Investigating the interaction of ionic liquids with fungal and bacterial cell envelopes, proteins and nucleic acids
In recent years, molecular diagnostics of health-relevant microorganisms have become more and more based on the detection and quantification of their nucleic acids (NAs), DNA and RNA. The extraction of NAs from clinical or environmental samples is a necessary preliminary step to allow for NA-based tests.
DNA/RNA extraction is a complex, laborious process for many target organisms that also has to be adapted to different sample types. It often takes several hours and requires expensive equipment or hazardous chemicals and is therefore considered a major bottleneck for molecular diagnostic workflow. Over the last years, ionic liquids (ILs), salts with a melting temperature below 100°C, have emerged as environmental benign solvents.
ILs have the capability to efficiently dissolve biomass (cellulose, lignin, chitin) and have been used for the extraction of active plants ingredients, proteins, and cells. They have also been reported to stabilize DNA and small RNAs and to denature and reconstitute proteins.

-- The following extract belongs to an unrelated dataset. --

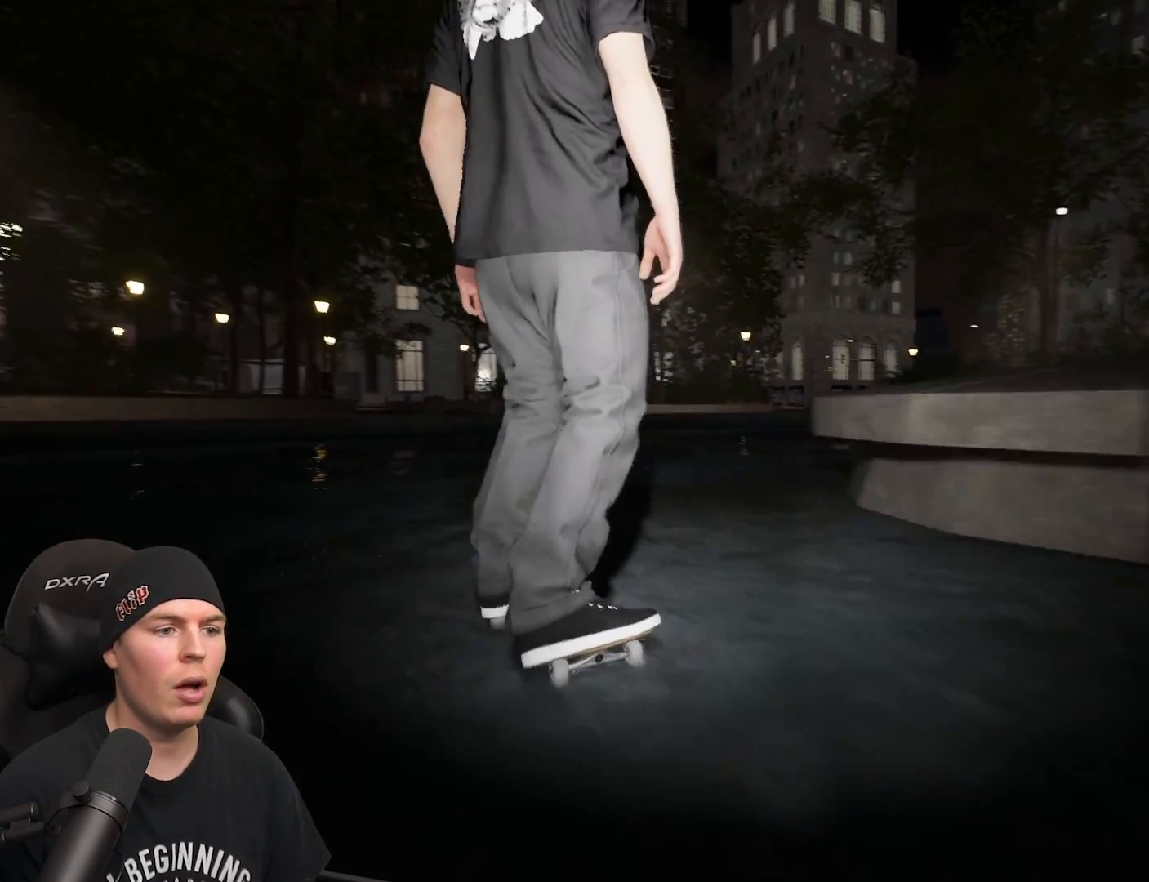
{"buttons": [], "left_stick": "center", "right_stick": "up", "events": [[500, "right_stick", "up"]]}
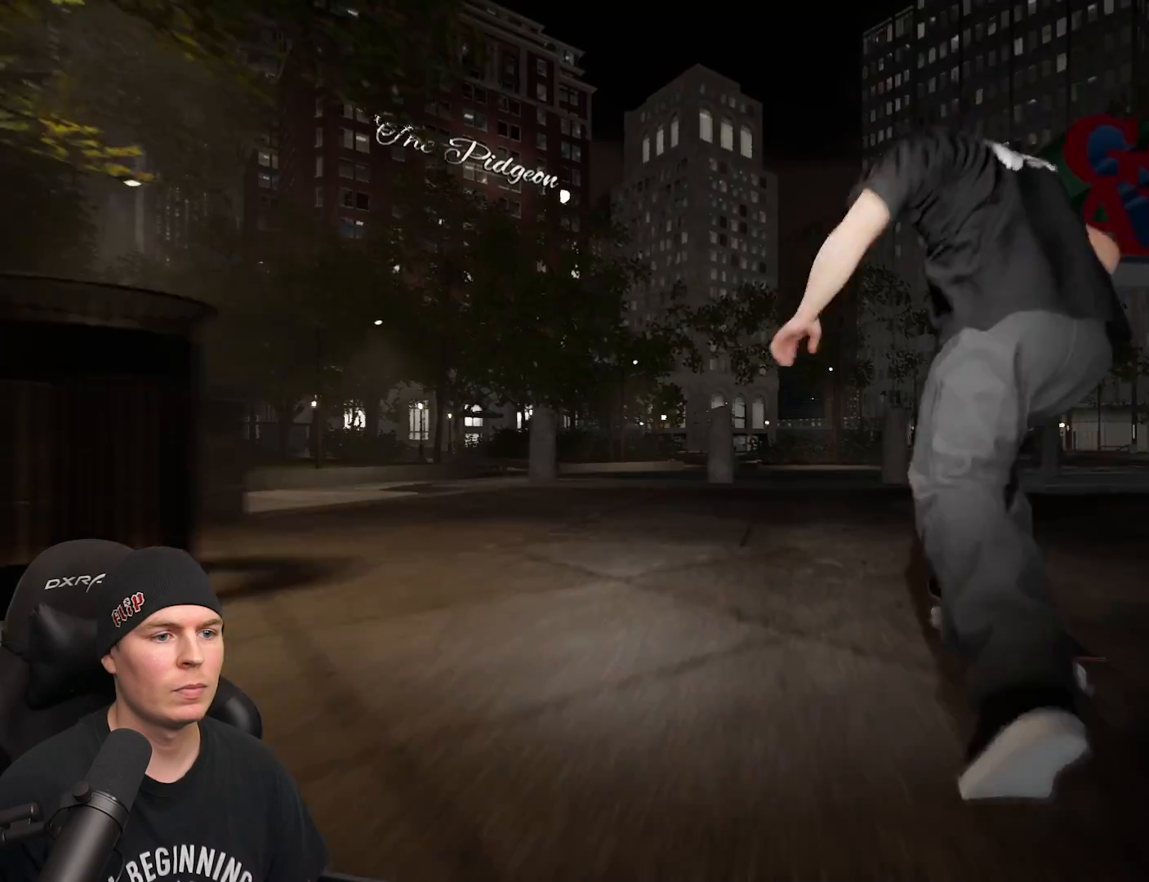
{"buttons": [], "left_stick": "center", "right_stick": "up", "events": []}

Recently, our group has shown that hydrophilic ILs can effectively and rapidly lyse plant, animal, and bacterial cells, demonstrating their potential for the extraction of NAs in molecular diagnostics. However, unfortunately the mechanisms of interaction of ILs with the microbial cell wall leading to cell lysis, and the effects of ILs on cell lysate components such as DNA, RNA, and proteins are very poorly understood. For fungal cells IL-based cell lysis has not even been attempted up to date.
In this project we aim at finding hydrophilic ILs that are capable of lysing fungal and bacterial cells and attempt to shed some light on their mode of interaction. Firstly, we plan to investigate the interaction of hydrophilic ILs with the components of the microbial cell wall that results in cell lysis. We will also aim at elucidating how ILs stabilize NAs and interact with proteins that are relevant for molecular diagnostics (nucleases, polymerases). We believe that understanding the interaction of hydrophilic ILs with cell wall components could allow future tailored design of ILs for the rapid and quantitative extraction of NAs from a broad range of microbial targets.
Additionally, understanding the interaction of ILs with NAs, nucleases, and polymerases and how that interaction might interfere in downstream reactions such as hybridisation, PCR or sequencing is essential for the selection of ILs to be used in molecular diagnostics workflows.